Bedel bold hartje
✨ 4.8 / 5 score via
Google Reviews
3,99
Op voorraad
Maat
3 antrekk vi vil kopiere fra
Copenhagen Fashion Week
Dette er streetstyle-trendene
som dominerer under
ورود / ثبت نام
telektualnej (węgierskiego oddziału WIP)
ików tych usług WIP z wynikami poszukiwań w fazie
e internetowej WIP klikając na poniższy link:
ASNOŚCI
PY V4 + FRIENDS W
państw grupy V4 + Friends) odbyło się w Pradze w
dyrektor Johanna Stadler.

◇ ◇ ◇ ◇

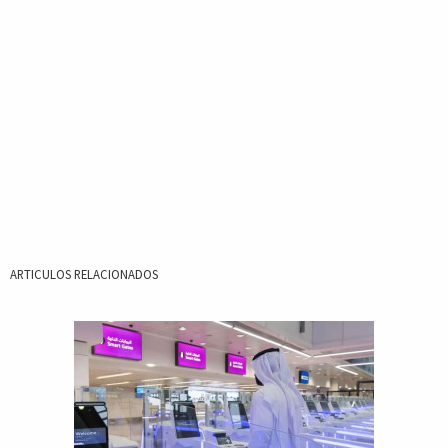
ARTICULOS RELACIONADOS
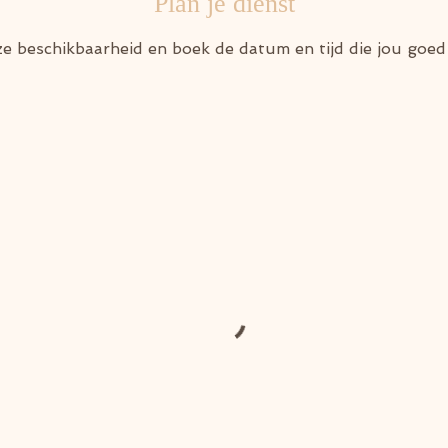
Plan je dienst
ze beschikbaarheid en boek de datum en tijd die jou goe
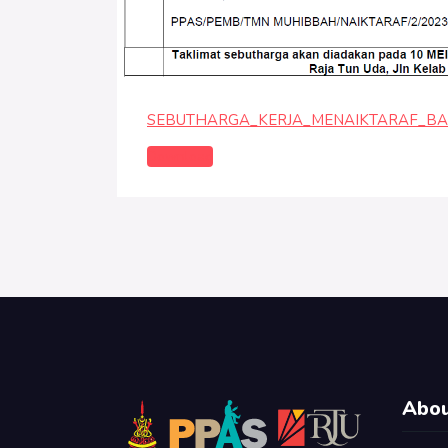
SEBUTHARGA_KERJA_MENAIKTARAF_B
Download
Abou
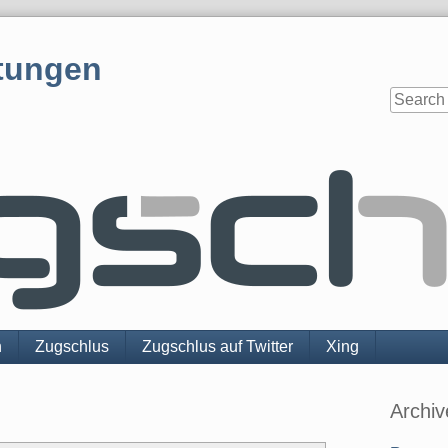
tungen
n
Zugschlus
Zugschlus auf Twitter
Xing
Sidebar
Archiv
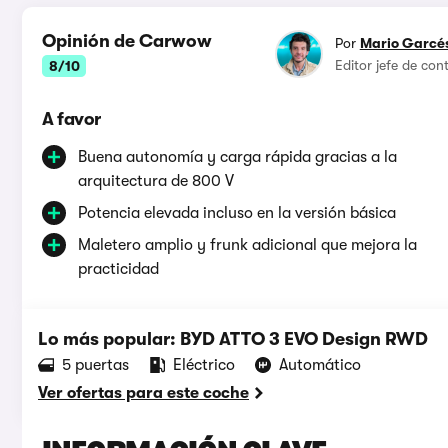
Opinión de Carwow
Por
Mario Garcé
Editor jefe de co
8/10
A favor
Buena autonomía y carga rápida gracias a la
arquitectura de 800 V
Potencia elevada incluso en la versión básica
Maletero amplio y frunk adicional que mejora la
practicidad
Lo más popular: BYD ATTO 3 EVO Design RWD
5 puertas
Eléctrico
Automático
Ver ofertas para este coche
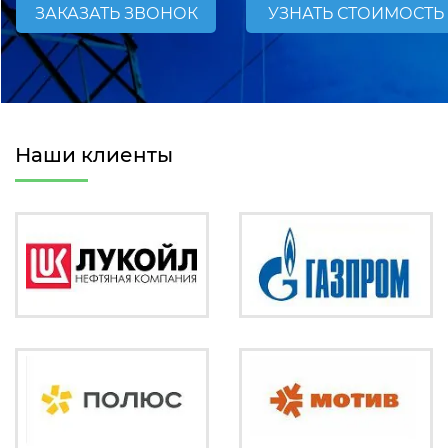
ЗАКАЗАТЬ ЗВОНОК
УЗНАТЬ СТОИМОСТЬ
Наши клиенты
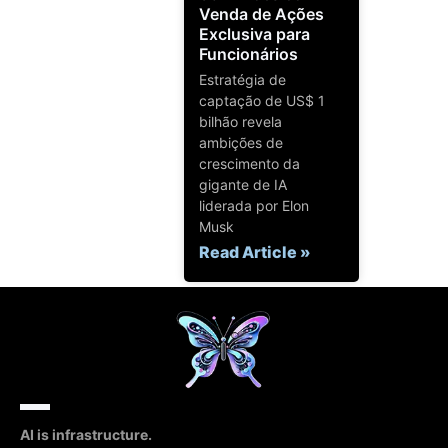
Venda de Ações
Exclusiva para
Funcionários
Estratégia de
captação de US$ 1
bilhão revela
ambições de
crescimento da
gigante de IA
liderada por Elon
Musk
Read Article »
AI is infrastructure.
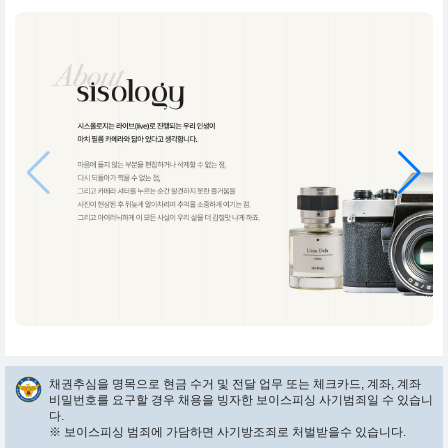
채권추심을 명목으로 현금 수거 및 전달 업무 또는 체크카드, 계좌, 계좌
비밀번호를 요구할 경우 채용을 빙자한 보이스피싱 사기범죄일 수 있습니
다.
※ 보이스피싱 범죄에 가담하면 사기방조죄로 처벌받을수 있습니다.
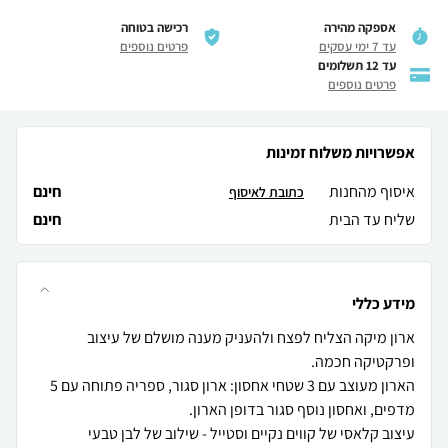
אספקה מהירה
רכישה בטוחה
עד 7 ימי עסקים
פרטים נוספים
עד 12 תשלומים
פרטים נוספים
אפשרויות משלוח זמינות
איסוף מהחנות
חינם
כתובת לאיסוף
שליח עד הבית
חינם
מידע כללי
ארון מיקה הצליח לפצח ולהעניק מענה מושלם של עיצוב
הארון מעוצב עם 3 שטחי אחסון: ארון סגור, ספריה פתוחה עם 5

◇ ◇ ◇ ◇

▶ [REQUIRED ACTION]:
Could you retype exactly the lines above, starting at the line that contains "Bedel bold hartje" and ending at the line that contains "dyrektor Johanna Stadler.", and nothing more?

▶ [TASK SOLUTION]:
Bedel bold hartje
✨ 4.8 / 5 score via
Google Reviews
3,99
Op voorraad
Maat
3 antrekk vi vil kopiere fra
Copenhagen Fashion Week
Dette er streetstyle-trendene
som dominerer under
ورود / ثبت نام
telektualnej (węgierskiego oddziału WIP)
ików tych usług WIP z wynikami poszukiwań w fazie
e internetowej WIP klikając na poniższy link:
ASNOŚCI
PY V4 + FRIENDS W
państw grupy V4 + Friends) odbyło się w Pradze w
dyrektor Johanna Stadler.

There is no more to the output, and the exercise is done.